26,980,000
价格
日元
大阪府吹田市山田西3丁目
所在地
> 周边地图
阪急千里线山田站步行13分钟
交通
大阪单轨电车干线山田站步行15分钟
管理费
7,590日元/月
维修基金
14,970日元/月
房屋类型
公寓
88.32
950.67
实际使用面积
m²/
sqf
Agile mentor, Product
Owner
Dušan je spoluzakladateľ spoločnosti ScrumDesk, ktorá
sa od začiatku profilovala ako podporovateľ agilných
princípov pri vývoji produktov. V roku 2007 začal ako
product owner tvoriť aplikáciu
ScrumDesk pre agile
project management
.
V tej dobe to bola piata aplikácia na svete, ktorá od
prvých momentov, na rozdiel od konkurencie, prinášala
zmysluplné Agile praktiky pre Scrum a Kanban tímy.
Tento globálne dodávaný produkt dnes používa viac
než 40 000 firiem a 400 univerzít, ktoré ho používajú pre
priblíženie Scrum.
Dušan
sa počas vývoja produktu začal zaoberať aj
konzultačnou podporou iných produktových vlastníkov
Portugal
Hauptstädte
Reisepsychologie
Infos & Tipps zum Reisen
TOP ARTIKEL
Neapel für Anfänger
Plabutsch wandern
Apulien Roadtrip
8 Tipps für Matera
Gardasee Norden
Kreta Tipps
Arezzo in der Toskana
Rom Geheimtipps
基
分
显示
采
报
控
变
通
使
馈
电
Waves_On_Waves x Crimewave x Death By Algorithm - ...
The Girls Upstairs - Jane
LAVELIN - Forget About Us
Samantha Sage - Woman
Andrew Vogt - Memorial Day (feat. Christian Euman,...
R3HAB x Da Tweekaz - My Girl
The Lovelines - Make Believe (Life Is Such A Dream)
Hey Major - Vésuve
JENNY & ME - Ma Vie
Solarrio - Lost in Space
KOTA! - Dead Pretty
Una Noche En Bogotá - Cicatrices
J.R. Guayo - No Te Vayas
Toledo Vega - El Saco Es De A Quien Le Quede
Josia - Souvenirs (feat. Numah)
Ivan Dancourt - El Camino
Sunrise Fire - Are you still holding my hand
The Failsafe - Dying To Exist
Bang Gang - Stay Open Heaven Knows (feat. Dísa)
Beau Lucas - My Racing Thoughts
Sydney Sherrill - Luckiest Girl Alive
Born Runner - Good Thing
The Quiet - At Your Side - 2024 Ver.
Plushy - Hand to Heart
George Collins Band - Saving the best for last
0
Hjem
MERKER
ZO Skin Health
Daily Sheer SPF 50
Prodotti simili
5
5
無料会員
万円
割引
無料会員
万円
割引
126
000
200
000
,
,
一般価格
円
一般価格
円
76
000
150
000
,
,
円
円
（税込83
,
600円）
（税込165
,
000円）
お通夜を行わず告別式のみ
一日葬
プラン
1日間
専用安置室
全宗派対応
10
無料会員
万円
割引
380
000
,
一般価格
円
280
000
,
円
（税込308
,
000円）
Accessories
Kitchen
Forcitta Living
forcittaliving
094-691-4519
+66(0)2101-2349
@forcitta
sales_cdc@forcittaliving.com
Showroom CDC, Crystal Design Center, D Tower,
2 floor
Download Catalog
_____
**REQUEST:** Copy out the lines from the start of the records through the line containing "product owner tvoriť aplikáciu", keeping both ends.

**RESPONSE BOX:**
26,980,000
价格
日元
大阪府吹田市山田西3丁目
所在地
> 周边地图
阪急千里线山田站步行13分钟
交通
大阪单轨电车干线山田站步行15分钟
管理费
7,590日元/月
维修基金
14,970日元/月
房屋类型
公寓
88.32
950.67
实际使用面积
m²/
sqf
Agile mentor, Product
Owner
Dušan je spoluzakladateľ spoločnosti ScrumDesk, ktorá
sa od začiatku profilovala ako podporovateľ agilných
princípov pri vývoji produktov. V roku 2007 začal ako
product owner tvoriť aplikáciu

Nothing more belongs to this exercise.